WORK TO BE COMPLETED:
Print all the data below exactly, without images.

Stored items:
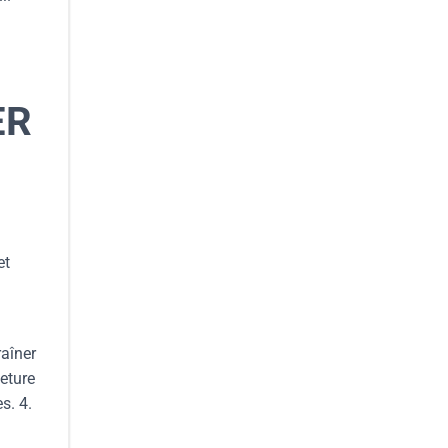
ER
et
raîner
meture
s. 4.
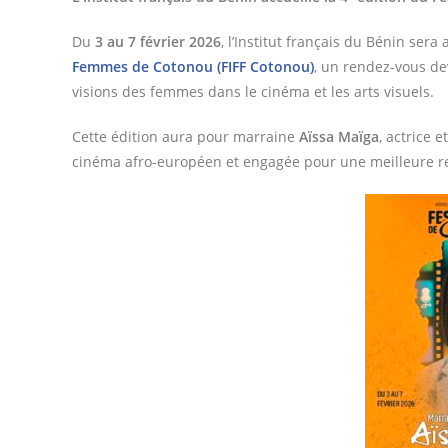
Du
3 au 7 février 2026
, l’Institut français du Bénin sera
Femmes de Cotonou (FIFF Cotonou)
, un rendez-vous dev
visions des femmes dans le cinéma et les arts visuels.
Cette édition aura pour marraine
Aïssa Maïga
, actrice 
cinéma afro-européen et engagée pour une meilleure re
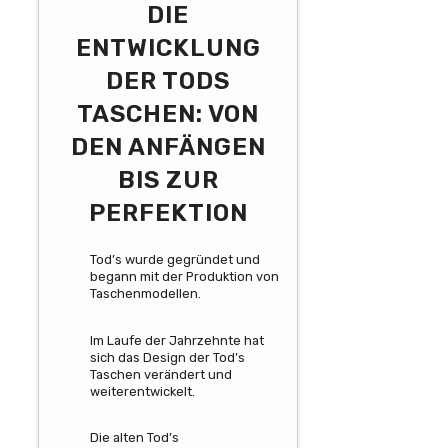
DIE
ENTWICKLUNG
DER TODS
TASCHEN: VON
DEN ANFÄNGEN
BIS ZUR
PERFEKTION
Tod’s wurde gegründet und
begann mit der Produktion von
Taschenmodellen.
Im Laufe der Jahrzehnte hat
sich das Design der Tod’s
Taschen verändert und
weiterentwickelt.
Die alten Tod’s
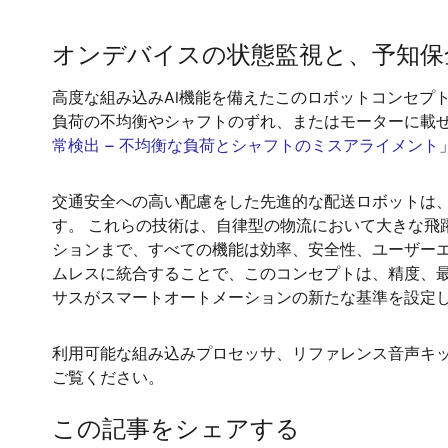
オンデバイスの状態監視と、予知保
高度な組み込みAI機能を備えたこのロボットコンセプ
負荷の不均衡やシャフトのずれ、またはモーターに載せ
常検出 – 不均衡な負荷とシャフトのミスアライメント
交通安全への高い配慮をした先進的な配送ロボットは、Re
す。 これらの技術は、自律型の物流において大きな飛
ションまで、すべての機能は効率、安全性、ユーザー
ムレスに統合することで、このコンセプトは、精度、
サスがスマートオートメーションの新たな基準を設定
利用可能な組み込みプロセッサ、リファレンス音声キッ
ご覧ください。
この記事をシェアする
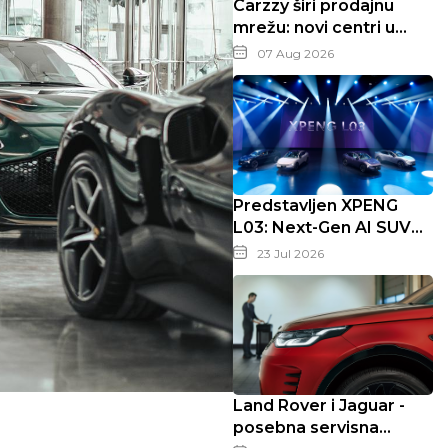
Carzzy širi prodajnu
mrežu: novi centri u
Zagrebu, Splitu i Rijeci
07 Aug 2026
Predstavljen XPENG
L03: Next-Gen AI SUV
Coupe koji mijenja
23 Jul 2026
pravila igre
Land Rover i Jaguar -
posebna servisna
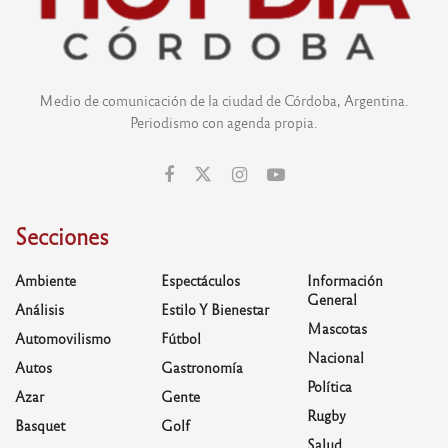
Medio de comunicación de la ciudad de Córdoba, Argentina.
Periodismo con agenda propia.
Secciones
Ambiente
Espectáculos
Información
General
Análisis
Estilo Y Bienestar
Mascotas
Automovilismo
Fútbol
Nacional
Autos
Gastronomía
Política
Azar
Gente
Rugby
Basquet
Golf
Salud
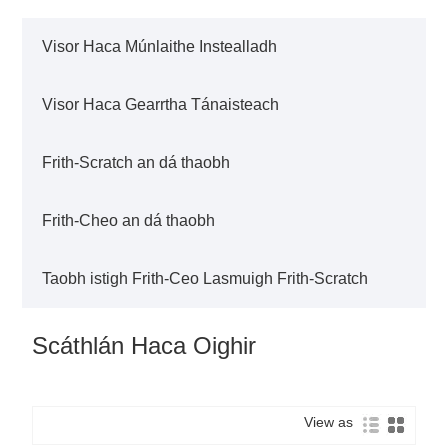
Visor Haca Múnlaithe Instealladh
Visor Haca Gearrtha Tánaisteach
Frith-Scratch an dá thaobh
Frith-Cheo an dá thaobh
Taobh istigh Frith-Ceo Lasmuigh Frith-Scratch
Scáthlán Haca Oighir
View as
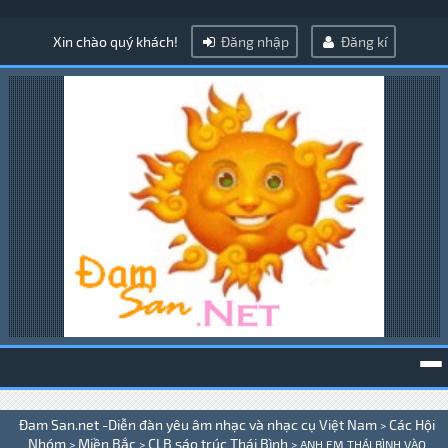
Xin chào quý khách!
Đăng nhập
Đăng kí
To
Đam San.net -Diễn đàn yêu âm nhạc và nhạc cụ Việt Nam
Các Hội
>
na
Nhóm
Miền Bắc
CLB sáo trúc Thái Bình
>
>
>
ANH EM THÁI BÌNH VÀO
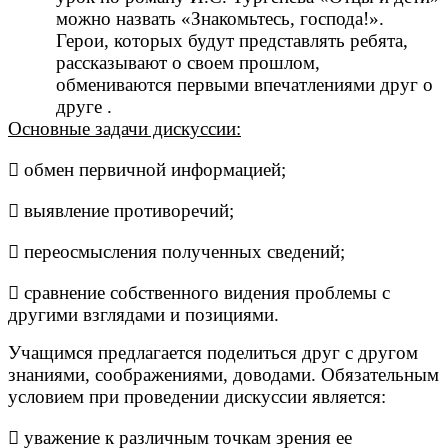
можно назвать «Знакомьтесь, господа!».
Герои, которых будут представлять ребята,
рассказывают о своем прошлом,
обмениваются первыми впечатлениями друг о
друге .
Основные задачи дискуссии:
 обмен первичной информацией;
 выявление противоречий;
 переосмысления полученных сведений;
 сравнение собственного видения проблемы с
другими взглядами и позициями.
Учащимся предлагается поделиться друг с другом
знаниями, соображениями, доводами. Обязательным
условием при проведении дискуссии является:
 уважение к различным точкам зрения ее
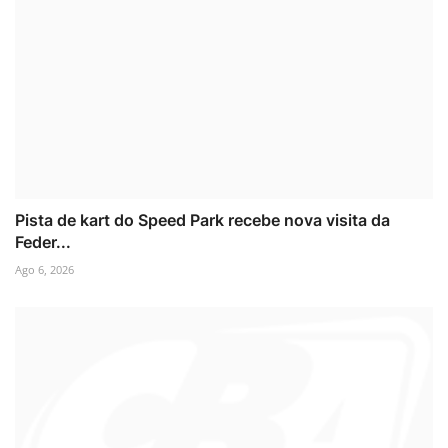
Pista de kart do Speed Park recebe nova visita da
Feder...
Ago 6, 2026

EXERCISE OUTPUT:
ER
et
raîner
meture
s. 4.
Du
3 au 7 février 2026
, l’Institut français du Bénin sera
Femmes de Cotonou (FIFF Cotonou)
, un rendez-vous dev
visions des femmes dans le cinéma et les arts visuels.
Cette édition aura pour marraine
Aïssa Maïga
, actrice 
cinéma afro-européen et engagée pour une meilleure re
DIE
ENTWICKLUNG
DER TODS
TASCHEN: VON
DEN ANFÄNGEN
BIS ZUR
PERFEKTION
Tod’s wurde gegründet und
begann mit der Produktion von
Taschenmodellen.
Im Laufe der Jahrzehnte hat
sich das Design der Tod’s
Taschen verändert und
weiterentwickelt.
Die alten Tod’s
オンデバイスの状態監視と、予知保
高度な組み込みAI機能を備えたこのロボットコンセプ
負荷の不均衡やシャフトのずれ、またはモーターに載せ
常検出 – 不均衡な負荷とシャフトのミスアライメント
交通安全への高い配慮をした先進的な配送ロボットは、Re
す。 これらの技術は、自律型の物流において大きな飛
ションまで、すべての機能は効率、安全性、ユーザー
ムレスに統合することで、このコンセプトは、精度、
サスがスマートオートメーションの新たな基準を設定
利用可能な組み込みプロセッサ、リファレンス音声キッ
ご覧ください。
この記事をシェアする
Carzzy širi prodajnu
mrežu: novi centri u
Zagrebu, Splitu i Rijeci
07 Aug 2026
Predstavljen XPENG
L03: Next-Gen AI SUV
Coupe koji mijenja
23 Jul 2026
pravila igre
Land Rover i Jaguar -
posebna servisna
Medio de comunicación de la ciudad de Córdoba, Argentina.
Periodismo con agenda propia.
Secciones
Ambiente
Espectáculos
Información
General
Análisis
Estilo Y Bienestar
Mascotas
Automovilismo
Fútbol
Nacional
Autos
Gastronomía
Política
Azar
Gente
Rugby
Basquet
Golf
Salud
Visor Haca Múnlaithe Instealladh
Visor Haca Gearrtha Tánaisteach
Frith-Scratch an dá thaobh
Frith-Cheo an dá thaobh
Taobh istigh Frith-Ceo Lasmuigh Frith-Scratch
Scáthlán Haca Oighir
View as
Xin chào quý khách!
Đăng nhập
Đăng kí
To
Đam San.net -Diễn đàn yêu âm nhạc và nhạc cụ Việt Nam
Các Hội
>
na
Nhóm
Miền Bắc
CLB sáo trúc Thái Bình
>
>
>
ANH EM THÁI BÌNH VÀO
можно назвать «Знакомьтесь, господа!».
Герои, которых будут представлять ребята,
рассказывают о своем прошлом,
обмениваются первыми впечатлениями друг о
друге .
Основные задачи дискуссии:
 обмен первичной информацией;
 выявление противоречий;
 переосмысления полученных сведений;
 сравнение собственного видения проблемы с
другими взглядами и позициями.
Учащимся предлагается поделиться друг с другом
знаниями, соображениями, доводами. Обязательным
условием при проведении дискуссии является:
 уважение к различным точкам зрения ее
Pista de kart do Speed Park recebe nova visita da
Feder...
Ago 6, 2026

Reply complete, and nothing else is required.